Because of the other channel freezing now aswel we figured it might have to do something with the HTML rendering.

When we killed the zygote thread - containing a bunch of renderer threads. Commands started to give responses again. This didn't result in a functioning system however cause our command queue was full and 500's were returned.

screen shot 2017-01-27 at 10 24 27

While the channels were frozen the theadlist also showed really a lot of ffmpeg threads. It looked as if the threads were started, but hang and never got closed. Probably cause the channel wasn't playing anything and our controller software kept issuing PLAY commands.

threads.txt

We also forced some memory-leaks in the HTML layers to see if that could cause similar behaviour. This resulted only in the specific layer to stop, but no fatal crashes of the channel.

Any suggestions on how to debug this any further?

toontoet on 27 Jan 2017

@toontoet Do you have something like executor[html_producer] Overflow. Blocking caller. in the log?

HellGore on 27 Jan 2017

@HellGore nope. Only regular [debug] Shutting down html_producer. But those are expected after finishing a PLAY [html] ... command right?

toontoet on 27 Jan 2017

Past weekend we were able to narrow it down a bit more. We are now able to reproduce the freezing and it seems it has nothing to do with the html_producers.

To reproduce we wrote a small script to fire a bunch of LOADBG's and PLAY's. This simulates the script we were running during the random freezes. To speed the process up a bit we decreased the times between the LOADBG's and the PLAY's. Doing so it tries to load and play about 5 clips in 3 seconds. Clips are of different resolution. No html layers were used.

crash.txt

Within a minute or so one or two channels freeze completely. Giving it exactly the same behaviour as before: no response on any command for the crashed channel (like INFO 1, PLAY 1-1 ..., etc)
Also the number ffmpeg_input threads start to increase.

One might argue that the behaviour of the script is not common, but due to network latency or other circumstances a salvo of commands might occur.

The output looks ok. Skipping fast trough the clips. But after a few cycles. We get the freeze.

When we were able to reproduce a freeze we did some experimentation.
We tried different builds, but no difference there.

But when we startend experimenting with different consumers it became clear that it only happened when we used the DECKLINK consumers in our channel config.
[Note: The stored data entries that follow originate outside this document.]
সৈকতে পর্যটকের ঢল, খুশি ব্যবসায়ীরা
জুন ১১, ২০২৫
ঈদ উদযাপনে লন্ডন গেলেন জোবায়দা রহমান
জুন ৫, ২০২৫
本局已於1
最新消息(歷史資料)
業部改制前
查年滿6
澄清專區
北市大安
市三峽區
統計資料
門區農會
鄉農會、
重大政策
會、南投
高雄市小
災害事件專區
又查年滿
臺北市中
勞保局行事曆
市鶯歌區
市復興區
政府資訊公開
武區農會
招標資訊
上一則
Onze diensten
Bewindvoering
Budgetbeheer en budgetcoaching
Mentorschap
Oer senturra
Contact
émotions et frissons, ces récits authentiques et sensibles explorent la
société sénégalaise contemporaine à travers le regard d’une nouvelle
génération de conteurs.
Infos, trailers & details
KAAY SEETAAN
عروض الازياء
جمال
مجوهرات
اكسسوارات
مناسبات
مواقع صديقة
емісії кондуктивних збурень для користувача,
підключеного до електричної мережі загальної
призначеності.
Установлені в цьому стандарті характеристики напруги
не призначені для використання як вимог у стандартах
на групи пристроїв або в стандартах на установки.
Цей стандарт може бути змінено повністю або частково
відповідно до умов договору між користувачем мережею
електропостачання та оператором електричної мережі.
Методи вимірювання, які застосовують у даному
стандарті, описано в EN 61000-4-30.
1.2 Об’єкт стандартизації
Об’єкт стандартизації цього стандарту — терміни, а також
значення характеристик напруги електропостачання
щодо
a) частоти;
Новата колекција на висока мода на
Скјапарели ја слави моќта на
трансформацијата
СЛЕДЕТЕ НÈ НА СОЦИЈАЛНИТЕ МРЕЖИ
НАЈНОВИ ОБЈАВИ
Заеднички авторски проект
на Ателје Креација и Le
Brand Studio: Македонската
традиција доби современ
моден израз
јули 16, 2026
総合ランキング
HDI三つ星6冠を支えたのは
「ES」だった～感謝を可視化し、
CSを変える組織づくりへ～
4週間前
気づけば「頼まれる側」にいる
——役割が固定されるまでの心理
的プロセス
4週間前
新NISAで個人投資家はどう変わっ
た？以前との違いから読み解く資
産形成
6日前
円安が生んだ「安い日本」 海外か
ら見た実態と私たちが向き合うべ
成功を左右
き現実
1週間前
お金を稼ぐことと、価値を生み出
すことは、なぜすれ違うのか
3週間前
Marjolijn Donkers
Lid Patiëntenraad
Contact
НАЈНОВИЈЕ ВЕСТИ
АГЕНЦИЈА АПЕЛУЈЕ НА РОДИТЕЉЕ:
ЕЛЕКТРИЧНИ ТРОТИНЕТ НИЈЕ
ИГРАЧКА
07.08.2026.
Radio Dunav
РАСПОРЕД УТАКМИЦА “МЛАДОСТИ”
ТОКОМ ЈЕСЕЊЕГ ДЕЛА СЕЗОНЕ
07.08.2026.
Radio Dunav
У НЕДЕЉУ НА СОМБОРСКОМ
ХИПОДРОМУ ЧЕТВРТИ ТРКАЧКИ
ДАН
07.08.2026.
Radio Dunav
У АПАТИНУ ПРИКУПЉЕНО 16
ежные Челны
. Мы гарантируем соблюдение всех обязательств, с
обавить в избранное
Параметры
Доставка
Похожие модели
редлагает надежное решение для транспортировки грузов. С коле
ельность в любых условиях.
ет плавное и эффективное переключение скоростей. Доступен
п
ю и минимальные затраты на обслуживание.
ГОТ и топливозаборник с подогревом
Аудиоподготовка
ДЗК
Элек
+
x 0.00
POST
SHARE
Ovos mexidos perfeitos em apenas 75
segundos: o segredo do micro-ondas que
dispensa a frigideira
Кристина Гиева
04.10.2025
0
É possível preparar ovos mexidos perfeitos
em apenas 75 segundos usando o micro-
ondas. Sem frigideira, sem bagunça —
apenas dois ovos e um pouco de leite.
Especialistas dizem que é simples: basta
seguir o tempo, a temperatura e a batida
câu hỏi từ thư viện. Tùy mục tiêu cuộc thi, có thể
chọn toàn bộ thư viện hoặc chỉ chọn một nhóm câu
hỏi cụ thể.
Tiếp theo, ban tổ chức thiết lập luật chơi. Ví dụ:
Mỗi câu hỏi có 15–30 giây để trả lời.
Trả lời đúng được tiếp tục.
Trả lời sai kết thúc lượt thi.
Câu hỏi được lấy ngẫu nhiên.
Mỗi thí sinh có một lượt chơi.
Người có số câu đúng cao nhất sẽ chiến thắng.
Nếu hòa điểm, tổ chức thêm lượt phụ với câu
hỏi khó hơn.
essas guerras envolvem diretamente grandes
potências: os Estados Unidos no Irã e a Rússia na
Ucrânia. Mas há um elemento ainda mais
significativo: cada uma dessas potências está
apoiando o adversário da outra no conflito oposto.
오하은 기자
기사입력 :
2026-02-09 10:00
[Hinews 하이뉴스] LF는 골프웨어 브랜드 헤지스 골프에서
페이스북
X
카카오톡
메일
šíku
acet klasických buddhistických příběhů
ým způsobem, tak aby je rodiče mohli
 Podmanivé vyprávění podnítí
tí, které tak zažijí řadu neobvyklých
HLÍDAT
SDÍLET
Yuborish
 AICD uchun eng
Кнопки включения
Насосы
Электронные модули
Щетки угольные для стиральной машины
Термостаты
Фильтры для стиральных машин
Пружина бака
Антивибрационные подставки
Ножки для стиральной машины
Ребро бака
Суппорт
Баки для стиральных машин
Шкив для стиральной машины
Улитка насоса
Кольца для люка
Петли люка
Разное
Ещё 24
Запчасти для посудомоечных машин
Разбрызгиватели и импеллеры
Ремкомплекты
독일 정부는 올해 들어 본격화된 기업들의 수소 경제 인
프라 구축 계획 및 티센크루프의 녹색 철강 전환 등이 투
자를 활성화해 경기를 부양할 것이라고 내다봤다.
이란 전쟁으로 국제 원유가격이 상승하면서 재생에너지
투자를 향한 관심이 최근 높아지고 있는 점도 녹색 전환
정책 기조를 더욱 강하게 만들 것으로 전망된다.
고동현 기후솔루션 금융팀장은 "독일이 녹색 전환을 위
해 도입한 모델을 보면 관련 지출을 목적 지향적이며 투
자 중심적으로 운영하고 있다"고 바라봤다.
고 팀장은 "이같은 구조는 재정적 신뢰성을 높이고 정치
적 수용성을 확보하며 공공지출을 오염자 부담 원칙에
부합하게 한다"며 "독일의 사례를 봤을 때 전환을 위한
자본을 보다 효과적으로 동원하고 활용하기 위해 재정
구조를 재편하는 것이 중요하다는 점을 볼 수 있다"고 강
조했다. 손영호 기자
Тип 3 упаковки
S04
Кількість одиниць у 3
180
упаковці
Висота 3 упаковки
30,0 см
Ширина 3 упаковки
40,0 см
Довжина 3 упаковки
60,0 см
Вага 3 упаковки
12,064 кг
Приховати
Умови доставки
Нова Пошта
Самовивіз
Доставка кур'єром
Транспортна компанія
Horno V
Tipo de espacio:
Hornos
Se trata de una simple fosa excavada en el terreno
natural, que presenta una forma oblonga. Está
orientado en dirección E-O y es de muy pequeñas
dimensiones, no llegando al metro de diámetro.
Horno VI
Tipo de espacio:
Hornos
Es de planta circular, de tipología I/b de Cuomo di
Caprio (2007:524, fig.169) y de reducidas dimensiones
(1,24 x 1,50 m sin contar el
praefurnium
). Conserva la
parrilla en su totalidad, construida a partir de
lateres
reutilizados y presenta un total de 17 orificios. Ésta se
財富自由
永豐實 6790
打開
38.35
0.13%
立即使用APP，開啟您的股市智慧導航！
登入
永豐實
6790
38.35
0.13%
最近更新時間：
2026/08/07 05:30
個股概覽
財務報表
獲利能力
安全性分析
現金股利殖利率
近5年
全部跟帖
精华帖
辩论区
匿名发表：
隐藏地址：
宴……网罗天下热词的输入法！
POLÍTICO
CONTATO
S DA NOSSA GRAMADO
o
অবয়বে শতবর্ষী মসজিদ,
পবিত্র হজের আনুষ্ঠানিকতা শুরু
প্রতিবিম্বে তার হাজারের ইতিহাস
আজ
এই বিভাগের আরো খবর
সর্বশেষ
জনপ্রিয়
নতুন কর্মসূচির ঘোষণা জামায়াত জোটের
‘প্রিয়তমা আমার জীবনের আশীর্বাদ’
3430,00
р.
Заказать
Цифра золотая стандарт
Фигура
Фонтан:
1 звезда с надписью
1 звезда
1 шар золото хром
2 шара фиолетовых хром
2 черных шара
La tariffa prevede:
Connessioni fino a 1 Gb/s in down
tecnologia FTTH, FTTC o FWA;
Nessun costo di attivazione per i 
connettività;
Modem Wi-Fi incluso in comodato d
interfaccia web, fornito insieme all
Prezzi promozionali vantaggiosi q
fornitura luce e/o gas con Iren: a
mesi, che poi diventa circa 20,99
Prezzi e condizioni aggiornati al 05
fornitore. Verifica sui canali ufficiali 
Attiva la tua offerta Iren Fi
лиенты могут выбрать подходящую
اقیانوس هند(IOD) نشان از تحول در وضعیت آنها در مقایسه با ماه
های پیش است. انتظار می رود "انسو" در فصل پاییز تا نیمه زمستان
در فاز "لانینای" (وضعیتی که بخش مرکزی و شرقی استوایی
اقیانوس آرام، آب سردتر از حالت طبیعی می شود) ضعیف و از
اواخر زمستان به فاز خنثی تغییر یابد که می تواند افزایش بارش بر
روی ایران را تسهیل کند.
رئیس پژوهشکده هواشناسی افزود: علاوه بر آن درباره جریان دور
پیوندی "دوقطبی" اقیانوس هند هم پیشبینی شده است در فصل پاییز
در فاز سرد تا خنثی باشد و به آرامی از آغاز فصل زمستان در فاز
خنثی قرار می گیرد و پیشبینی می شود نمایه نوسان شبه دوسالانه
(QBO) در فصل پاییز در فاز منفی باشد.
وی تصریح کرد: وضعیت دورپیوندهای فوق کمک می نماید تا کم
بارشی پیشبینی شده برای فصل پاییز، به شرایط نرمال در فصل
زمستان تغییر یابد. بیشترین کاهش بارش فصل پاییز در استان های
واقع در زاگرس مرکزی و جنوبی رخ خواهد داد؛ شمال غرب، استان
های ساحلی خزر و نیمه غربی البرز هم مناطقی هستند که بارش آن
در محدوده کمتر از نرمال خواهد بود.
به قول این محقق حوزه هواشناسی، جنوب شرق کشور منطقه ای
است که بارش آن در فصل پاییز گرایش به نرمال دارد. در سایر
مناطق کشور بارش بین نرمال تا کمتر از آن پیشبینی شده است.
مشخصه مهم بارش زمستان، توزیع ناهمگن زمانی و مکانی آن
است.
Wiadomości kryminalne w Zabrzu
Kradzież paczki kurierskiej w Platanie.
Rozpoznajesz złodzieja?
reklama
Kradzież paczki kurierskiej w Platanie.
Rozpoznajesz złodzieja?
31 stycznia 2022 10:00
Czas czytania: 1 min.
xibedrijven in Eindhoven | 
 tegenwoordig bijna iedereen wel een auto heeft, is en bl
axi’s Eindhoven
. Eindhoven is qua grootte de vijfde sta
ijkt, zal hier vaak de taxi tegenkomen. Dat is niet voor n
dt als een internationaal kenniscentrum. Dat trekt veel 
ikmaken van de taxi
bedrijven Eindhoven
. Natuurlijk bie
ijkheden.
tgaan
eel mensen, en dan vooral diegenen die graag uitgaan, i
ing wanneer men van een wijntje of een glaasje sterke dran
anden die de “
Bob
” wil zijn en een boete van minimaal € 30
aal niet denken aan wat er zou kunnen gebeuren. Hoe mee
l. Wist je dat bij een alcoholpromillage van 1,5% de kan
If we removed the decklinks it kept running ok for a long time. It we added a bunch of stream producers, to increase the server load, it kept running. No freezes.
But if we included the decklinks, it froze again.

We also tried different settings for and with no effect.

We ran the test on the machine having the DeckLink Duo 2 with driver 10.8.4 on Ubuntu 16.04.

Maybe this information can help finding out by what the crash is caused.

toontoet on 30 Jan 2017

Here are 2 log files captured during the tests:

Running 25 cycles of commands WITH decklink, causing a crash on channel 1.
caspar_2017-01-30_crashed.txt

Running 25 cycles of commands WITHOUT decklink, running fine:
caspar_2017-01-30_nocrash.txt

toontoet on 30 Jan 2017

We just reproduced the crash also on the machine with the Decklink QUAD 2 card. Same result: A running server, no errors and no resonse on channel related commands like INFO 1 of INFO SERVER

toontoet on 3 Feb 2017

I just compiled a debug version on our server. I runs ok, and I can still reproduce the crash / freeze. I don't have a real clue where to look next in finding the cause of the freezing.
Anybody here able to help out?

toontoet on 6 Feb 2017

Well I'm going to look at it and hopefully find the problem.

HellGore on 6 Feb 2017

❤1

Any update on this? I'm willing to pay a small reward for this to get solved.

toontoet on 15 Feb 2017

I am really confident that I have fixed this now in the latest build. Linux is built, Windows version building now.

HellGore on 23 Feb 2017

🎉2

Woohooo!!! Can't wait to do some testing on it. Will let you know the results!! :-) 👍

toontoet on 23 Feb 2017

I was just really happy that it was something I had done wrong and not blackmagic. It is so much easier when it is in our codebase.